Whether you're rich, living from paycheck to paycheck or somewhere in between, a little bit more always seems to be the remedy for life's frustrations. Rather than In God We Trust, perhaps America's national motto should be Supersize It.
God has blessed us through a nation of incredible wealth. Even our poor and unemployed are considered rich by the standards of most of the world's population. Yet an epidemic of discontentment tends to blind us to this fact. The more possessions we gather and the higher we climb the corporate ladder, the more disillusioned and unfulfilled we become. And rather than thanking God for his blessings and making the most of them, we wonder (often aloud) if it's all there is to life.
This disease of discontentment has some nasty symptoms. Those afflicted with the malady often turn to alcohol, drugs, illicit relationships and gambling to ease their self-inflicted pain. Things might get better for a while. But the hunger returns soon enough.

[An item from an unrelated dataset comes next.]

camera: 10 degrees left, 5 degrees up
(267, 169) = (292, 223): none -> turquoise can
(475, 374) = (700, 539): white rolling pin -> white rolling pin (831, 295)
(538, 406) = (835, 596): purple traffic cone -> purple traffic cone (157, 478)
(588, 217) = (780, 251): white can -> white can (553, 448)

This problem is hardly new. And it's not confined to the United States or even Western societies. In fact, the Bible addressed it centuries ago. And Scripture's advice is as valid today as it was back then.
What's the prescription?
First, think about all the ways God blesses you. It could involve your family, career, health and friends. Then, stop comparing what you have with your neighbor's possessions. Advertisers prosper when they convince you that the grass is greener on the other side of the fence. But consider that many people would readily abandon everything to enjoy just one or two of the blessings you take for granted!

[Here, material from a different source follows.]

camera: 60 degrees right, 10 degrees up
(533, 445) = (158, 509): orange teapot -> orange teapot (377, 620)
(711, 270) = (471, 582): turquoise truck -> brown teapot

Contentment isn't something that we can get by purchasing a new car, moving into a bigger house or landing that plumb job with the corner office. Instead, it's an internal source of fulfillment and comfort acquired by knowing our Savior and living out the abundant life he's already purchased for us. The key is that it's all about Jesus. A growing relationship with him produces contentment because there's nothing bigger, better or more necessary. Comparisons fall away and material things lose their luster. What was once so important soon fades into obscurity.
Maybe it sounds simplistic or too good to be true. But a whole new life is just inches away--the distance between our head and our heart. And we're all invited to accept Jesus' grand offer and grow in contentment.
"Seek first God's kingdom and what God wants," we read in Matthew's Gospel. "Then all your other needs will be met as well."